The metric on unmanaged resources is created by conducting Nessus scans and matching those numbers up against what our operations folks tell us they are managing. The difference is the number of unmanaged resources. Naturally, I was stunned when a Nessus scan turned up 30 Internet-facing servers that didn't appear on our corporate systems management console. Once I picked my jaw up off the floor, we reviewed the servers manually. Besides the malware and patching lapses (no updates in more than six months), we found that some of these unmanaged resources were Linux servers with source-code compilers on them. Some of them had default services running that are risky at best, such as Telnet and FTP.

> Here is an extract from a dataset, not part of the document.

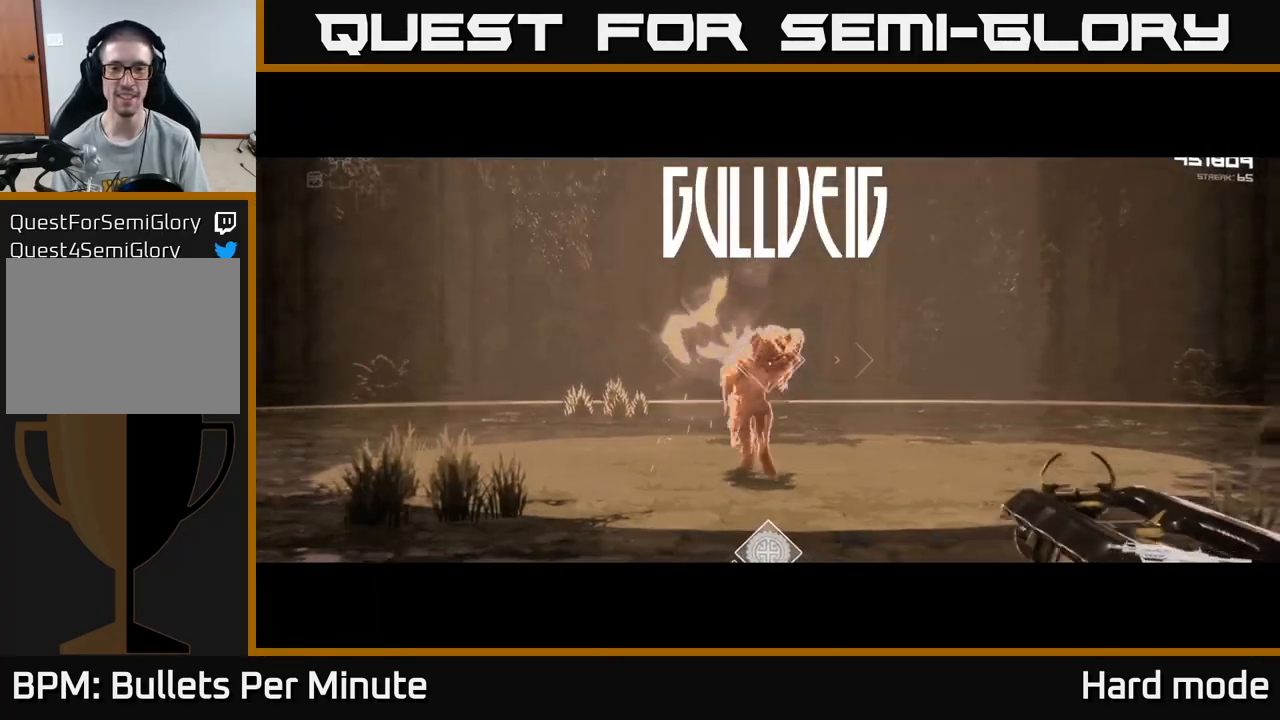
{"buttons": ["R2"], "left_stick": "center", "right_stick": "center", "events": [[50, "R2", "down"], [200, "R2", "up"], [383, "R2", "down"]]}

So who is running these servers? An email to everyone in IT asking that question got no response. OK, then, let's deactivate the servers' switch ports and see who comes running. It took more than three days, but finally someone from one of the business units called IT operations. It turns out that the business unit had provisioned the servers to run a proof of concept for a customer. The unit was able to do this because one of its admins used to be a member of the IT department, and he still had access to Lab Manager, the centralized administration server used to spin up virtual machines. The admin said he thought Lab Manager only positioned servers on the R&D network and not the DMZ.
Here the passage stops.